**Document segment:**

┏━━

8 March 2019
Hong Kong: A level playing field
Hong Kong is renowned for a robust anti-corruption regime, a clean public service and a level playing field for businesses. Corruption in both the public and private sectors of Hong Kong has been kept effectively in check through a holistic anti-corruption strategy of law enforcement, prevention and education carried out by the Independent Commission Against Corruption (ICAC):
- Corruption trend as reflected by the report statistics remains steady. In recent years, around 2,000 - 3,000 corruption complaints were received each year.
- 90% of the corruption reports came from members of the public, with over 70% of the complainants were willing to reveal their identities.
- About 2,700 corruption complaints (excluding election-related complaints) were received in 2018. 66% of them concerned the private sector, 27% about government departments and 7% about public bodies.
- About 200 persons were charged with corruption and related offences each year. The conviction rate stood at about 80% in recent years.

┗━━

**To-do list:**
• 1. From the passage on corruption in Hong Kong, copy the words starting at "- 90% of the" and ending at "about public bodies.".
• 2. In the passage on corruption in Hong Kong, what percentage of the complaints received in 2018 concerned the private sector?
• 3. Carry on writing the passage on corruption in Hong Kong from its last line.

**Data:**
┏━━

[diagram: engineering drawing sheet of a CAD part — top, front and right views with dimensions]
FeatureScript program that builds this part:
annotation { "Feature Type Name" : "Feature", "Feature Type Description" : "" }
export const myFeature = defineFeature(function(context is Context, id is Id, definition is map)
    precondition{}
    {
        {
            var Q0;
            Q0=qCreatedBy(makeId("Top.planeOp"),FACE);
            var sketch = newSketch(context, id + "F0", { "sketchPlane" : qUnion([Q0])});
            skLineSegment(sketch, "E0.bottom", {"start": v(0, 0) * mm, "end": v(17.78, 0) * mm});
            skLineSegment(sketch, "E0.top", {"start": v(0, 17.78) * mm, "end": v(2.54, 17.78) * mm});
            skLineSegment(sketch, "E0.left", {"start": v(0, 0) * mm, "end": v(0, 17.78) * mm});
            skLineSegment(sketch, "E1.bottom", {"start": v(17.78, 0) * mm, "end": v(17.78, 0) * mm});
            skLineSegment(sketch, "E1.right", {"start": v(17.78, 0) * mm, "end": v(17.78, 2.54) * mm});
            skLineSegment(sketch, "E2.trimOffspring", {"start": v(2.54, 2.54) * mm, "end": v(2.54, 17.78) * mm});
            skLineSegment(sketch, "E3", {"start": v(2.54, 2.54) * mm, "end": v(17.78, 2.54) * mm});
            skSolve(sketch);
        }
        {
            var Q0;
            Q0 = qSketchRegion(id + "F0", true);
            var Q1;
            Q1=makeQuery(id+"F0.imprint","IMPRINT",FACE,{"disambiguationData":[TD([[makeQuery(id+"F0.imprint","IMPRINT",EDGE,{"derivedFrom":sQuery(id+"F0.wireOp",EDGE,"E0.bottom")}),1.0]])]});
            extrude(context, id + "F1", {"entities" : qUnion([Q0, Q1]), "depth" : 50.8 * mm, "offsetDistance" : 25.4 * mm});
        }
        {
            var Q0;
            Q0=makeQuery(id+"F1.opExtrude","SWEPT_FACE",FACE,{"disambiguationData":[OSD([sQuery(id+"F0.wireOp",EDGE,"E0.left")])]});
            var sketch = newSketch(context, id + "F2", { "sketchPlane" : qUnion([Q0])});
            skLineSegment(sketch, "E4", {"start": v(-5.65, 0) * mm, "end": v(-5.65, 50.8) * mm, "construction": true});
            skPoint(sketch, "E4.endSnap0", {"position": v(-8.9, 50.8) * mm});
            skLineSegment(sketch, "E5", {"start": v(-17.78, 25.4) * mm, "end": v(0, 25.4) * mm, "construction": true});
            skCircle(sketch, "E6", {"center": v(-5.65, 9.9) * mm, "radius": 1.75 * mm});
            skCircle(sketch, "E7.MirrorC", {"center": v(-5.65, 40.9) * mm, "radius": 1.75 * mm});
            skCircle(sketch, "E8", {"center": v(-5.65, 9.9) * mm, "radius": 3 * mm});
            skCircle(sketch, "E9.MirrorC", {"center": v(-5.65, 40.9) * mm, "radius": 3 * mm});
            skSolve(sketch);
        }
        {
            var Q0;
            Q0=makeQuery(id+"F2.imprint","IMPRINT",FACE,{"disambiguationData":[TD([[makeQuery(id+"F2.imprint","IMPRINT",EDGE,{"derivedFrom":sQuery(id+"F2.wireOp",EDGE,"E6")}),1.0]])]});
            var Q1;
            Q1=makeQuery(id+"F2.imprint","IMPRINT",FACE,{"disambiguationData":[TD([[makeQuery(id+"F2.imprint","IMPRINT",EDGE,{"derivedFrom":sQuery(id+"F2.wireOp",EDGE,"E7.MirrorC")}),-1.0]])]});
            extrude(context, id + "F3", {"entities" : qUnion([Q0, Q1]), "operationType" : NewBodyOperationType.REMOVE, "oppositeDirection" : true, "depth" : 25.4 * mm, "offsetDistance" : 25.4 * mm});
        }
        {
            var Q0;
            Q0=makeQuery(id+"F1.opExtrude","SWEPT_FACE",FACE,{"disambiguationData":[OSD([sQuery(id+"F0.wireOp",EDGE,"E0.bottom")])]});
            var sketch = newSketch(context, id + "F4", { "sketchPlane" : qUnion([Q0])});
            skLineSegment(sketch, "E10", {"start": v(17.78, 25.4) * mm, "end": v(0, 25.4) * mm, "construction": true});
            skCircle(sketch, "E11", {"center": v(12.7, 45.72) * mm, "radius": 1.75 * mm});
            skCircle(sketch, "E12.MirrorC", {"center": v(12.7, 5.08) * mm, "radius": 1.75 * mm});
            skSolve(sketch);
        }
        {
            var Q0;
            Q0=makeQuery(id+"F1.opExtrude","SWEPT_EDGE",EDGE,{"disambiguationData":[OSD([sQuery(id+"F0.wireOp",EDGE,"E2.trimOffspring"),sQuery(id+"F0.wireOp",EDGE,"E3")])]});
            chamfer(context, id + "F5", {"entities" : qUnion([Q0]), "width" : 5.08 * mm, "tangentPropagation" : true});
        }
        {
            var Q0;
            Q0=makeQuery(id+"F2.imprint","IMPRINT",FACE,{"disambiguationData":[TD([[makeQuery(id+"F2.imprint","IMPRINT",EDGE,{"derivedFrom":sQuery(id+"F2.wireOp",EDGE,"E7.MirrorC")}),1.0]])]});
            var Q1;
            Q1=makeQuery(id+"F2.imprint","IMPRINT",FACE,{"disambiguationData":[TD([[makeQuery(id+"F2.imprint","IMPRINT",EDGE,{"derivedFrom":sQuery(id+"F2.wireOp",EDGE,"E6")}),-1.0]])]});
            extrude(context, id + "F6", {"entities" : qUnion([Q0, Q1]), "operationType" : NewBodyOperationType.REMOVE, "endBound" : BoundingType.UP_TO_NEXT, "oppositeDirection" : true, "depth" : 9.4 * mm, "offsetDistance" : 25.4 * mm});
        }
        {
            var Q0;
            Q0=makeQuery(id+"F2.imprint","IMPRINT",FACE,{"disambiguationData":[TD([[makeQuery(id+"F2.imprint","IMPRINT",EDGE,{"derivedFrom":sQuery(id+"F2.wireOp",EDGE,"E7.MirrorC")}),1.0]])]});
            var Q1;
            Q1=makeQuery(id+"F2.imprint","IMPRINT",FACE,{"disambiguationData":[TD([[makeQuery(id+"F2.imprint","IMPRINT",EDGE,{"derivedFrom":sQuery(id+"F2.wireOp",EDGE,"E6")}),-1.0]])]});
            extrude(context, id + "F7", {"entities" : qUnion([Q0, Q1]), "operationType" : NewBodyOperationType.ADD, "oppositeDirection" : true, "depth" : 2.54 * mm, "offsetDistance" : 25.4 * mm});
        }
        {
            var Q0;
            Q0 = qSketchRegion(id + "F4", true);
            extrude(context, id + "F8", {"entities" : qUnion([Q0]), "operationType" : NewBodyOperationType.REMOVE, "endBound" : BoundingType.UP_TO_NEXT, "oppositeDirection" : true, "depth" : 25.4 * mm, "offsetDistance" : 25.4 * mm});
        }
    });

┗━━

**Answers per task:**
• 1.
- 90% of the corruption reports came from members of the public, with over 70% of the complainants were willing to reveal their identities.
- About 2,700 corruption complaints (excluding election-related complaints) were received in 2018. 66% of them concerned the private sector, 27% about government departments and 7% about public bodies.

• 2. 66%

• 3.
- The Hong Kong Business Ethics Development Centre (HKBEDC) was set up in 1995 by the ICAC in partnership with major chambers of commerce in Hong Kong to promote business ethics. In addition to offering corruption prevention services to newly listed companies within three months of their listing, the ICAC launched a three-year Ethics Promotion Programme for Listed Companies from 2015 to 2018 to promote ethical governance to directors and senior executives of Hong Kong listed companies and related professionals.
- In 2018, about 44,000 business employees and over 41,000 public officers attended integrity training. To help public and private sector organisations to strengthen internal control and reduce opportunities for corruption, about 4,000 corruption prevention studies had been conducted over the past forty-five years.
The ICAC commissions independent consultancy firms to conduct annual community-wide opinion surveys to gauge public's perception and their concerns over corruption. The ICAC Annual Survey 2018 reveals that corruption remains firmly under control in Hong Kong:
- 98.7% of the respondents agreed that keeping Hong Kong corruption-free was important to the overall development of Hong Kong.
- 98.4% of the respondents had not come across corruption personally in the past year, reflecting a very low level of corruption in the community.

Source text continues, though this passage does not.